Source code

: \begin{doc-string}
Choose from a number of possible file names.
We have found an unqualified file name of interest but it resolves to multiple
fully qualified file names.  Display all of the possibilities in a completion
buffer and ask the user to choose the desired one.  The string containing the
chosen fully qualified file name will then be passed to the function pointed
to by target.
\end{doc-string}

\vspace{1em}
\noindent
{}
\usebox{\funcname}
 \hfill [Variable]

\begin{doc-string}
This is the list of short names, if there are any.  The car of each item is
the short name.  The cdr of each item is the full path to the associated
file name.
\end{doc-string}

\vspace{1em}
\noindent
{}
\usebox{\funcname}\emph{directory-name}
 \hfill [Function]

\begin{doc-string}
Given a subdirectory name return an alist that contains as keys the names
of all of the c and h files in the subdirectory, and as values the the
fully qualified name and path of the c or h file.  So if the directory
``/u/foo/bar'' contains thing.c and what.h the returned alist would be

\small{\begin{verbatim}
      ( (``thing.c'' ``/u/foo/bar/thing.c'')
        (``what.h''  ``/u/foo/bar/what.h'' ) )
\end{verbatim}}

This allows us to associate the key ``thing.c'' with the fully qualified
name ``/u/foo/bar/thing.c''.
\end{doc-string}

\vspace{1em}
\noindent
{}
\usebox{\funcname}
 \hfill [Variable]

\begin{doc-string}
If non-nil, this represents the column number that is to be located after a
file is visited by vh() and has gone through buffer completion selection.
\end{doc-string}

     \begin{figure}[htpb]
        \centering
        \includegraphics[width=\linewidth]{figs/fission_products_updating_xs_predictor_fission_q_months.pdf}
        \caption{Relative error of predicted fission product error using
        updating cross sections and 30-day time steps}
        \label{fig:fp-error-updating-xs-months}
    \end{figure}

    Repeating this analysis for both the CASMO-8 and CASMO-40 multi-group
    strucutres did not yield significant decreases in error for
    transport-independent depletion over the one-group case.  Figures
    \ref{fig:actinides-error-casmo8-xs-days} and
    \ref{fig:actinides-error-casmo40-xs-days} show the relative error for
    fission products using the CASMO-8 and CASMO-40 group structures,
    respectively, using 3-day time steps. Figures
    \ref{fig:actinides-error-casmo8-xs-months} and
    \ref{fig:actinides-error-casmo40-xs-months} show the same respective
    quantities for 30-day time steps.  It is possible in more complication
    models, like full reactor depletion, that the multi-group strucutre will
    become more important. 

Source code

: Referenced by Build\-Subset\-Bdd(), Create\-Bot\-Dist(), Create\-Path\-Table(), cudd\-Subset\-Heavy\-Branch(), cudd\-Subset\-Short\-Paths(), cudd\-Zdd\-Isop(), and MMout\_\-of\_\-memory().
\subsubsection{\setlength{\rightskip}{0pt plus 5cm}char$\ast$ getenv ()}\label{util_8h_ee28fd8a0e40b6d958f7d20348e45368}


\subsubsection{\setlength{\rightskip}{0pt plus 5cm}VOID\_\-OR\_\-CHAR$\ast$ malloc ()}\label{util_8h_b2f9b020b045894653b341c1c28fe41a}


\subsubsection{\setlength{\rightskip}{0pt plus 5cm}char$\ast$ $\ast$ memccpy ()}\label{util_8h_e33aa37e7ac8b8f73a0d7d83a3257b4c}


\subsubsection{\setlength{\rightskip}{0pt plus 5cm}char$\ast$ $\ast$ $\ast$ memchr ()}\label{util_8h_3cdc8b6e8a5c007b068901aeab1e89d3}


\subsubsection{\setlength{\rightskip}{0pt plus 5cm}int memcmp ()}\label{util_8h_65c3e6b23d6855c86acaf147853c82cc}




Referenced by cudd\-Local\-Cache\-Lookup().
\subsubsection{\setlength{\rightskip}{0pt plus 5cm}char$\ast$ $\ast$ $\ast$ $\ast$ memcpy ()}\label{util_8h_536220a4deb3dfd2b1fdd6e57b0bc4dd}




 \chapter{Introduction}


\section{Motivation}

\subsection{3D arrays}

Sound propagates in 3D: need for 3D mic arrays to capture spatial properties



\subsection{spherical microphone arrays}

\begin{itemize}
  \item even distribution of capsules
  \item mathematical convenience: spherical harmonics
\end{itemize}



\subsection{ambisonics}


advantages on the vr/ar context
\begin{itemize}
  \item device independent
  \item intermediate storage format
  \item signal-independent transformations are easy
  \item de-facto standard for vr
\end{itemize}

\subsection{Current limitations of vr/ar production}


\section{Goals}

• • • •

# What the task asks:
The answer must be an exact reproduction of all the records.

# Answer to the problem:
Source code

: \begin{doc-string}
Choose from a number of possible file names.
We have found an unqualified file name of interest but it resolves to multiple
fully qualified file names.  Display all of the possibilities in a completion
buffer and ask the user to choose the desired one.  The string containing the
chosen fully qualified file name will then be passed to the function pointed
to by target.
\end{doc-string}

\vspace{1em}
\noindent
{}
\usebox{\funcname}
 \hfill [Variable]

\begin{doc-string}
This is the list of short names, if there are any.  The car of each item is
the short name.  The cdr of each item is the full path to the associated
file name.
\end{doc-string}

\vspace{1em}
\noindent
{}
\usebox{\funcname}\emph{directory-name}
 \hfill [Function]

\begin{doc-string}
Given a subdirectory name return an alist that contains as keys the names
of all of the c and h files in the subdirectory, and as values the the
fully qualified name and path of the c or h file.  So if the directory
``/u/foo/bar'' contains thing.c and what.h the returned alist would be

\small{\begin{verbatim}
      ( (``thing.c'' ``/u/foo/bar/thing.c'')
        (``what.h''  ``/u/foo/bar/what.h'' ) )
\end{verbatim}}

This allows us to associate the key ``thing.c'' with the fully qualified
name ``/u/foo/bar/thing.c''.
\end{doc-string}

\vspace{1em}
\noindent
{}
\usebox{\funcname}
 \hfill [Variable]

\begin{doc-string}
If non-nil, this represents the column number that is to be located after a
file is visited by vh() and has gone through buffer completion selection.
\end{doc-string}

     \begin{figure}[htpb]
        \centering
        \includegraphics[width=\linewidth]{figs/fission_products_updating_xs_predictor_fission_q_months.pdf}
        \caption{Relative error of predicted fission product error using
        updating cross sections and 30-day time steps}
        \label{fig:fp-error-updating-xs-months}
    \end{figure}

    Repeating this analysis for both the CASMO-8 and CASMO-40 multi-group
    strucutres did not yield significant decreases in error for
    transport-independent depletion over the one-group case.  Figures
    \ref{fig:actinides-error-casmo8-xs-days} and
    \ref{fig:actinides-error-casmo40-xs-days} show the relative error for
    fission products using the CASMO-8 and CASMO-40 group structures,
    respectively, using 3-day time steps. Figures
    \ref{fig:actinides-error-casmo8-xs-months} and
    \ref{fig:actinides-error-casmo40-xs-months} show the same respective
    quantities for 30-day time steps.  It is possible in more complication
    models, like full reactor depletion, that the multi-group strucutre will
    become more important. 

Source code

: Referenced by Build\-Subset\-Bdd(), Create\-Bot\-Dist(), Create\-Path\-Table(), cudd\-Subset\-Heavy\-Branch(), cudd\-Subset\-Short\-Paths(), cudd\-Zdd\-Isop(), and MMout\_\-of\_\-memory().
\subsubsection{\setlength{\rightskip}{0pt plus 5cm}char$\ast$ getenv ()}\label{util_8h_ee28fd8a0e40b6d958f7d20348e45368}


\subsubsection{\setlength{\rightskip}{0pt plus 5cm}VOID\_\-OR\_\-CHAR$\ast$ malloc ()}\label{util_8h_b2f9b020b045894653b341c1c28fe41a}


\subsubsection{\setlength{\rightskip}{0pt plus 5cm}char$\ast$ $\ast$ memccpy ()}\label{util_8h_e33aa37e7ac8b8f73a0d7d83a3257b4c}


\subsubsection{\setlength{\rightskip}{0pt plus 5cm}char$\ast$ $\ast$ $\ast$ memchr ()}\label{util_8h_3cdc8b6e8a5c007b068901aeab1e89d3}


\subsubsection{\setlength{\rightskip}{0pt plus 5cm}int memcmp ()}\label{util_8h_65c3e6b23d6855c86acaf147853c82cc}




Referenced by cudd\-Local\-Cache\-Lookup().
\subsubsection{\setlength{\rightskip}{0pt plus 5cm}char$\ast$ $\ast$ $\ast$ $\ast$ memcpy ()}\label{util_8h_536220a4deb3dfd2b1fdd6e57b0bc4dd}




 \chapter{Introduction}


\section{Motivation}

\subsection{3D arrays}

Sound propagates in 3D: need for 3D mic arrays to capture spatial properties



\subsection{spherical microphone arrays}

\begin{itemize}
  \item even distribution of capsules
  \item mathematical convenience: spherical harmonics
\end{itemize}



\subsection{ambisonics}


advantages on the vr/ar context
\begin{itemize}
  \item device independent
  \item intermediate storage format
  \item signal-independent transformations are easy
  \item de-facto standard for vr
\end{itemize}

\subsection{Current limitations of vr/ar production}


\section{Goals}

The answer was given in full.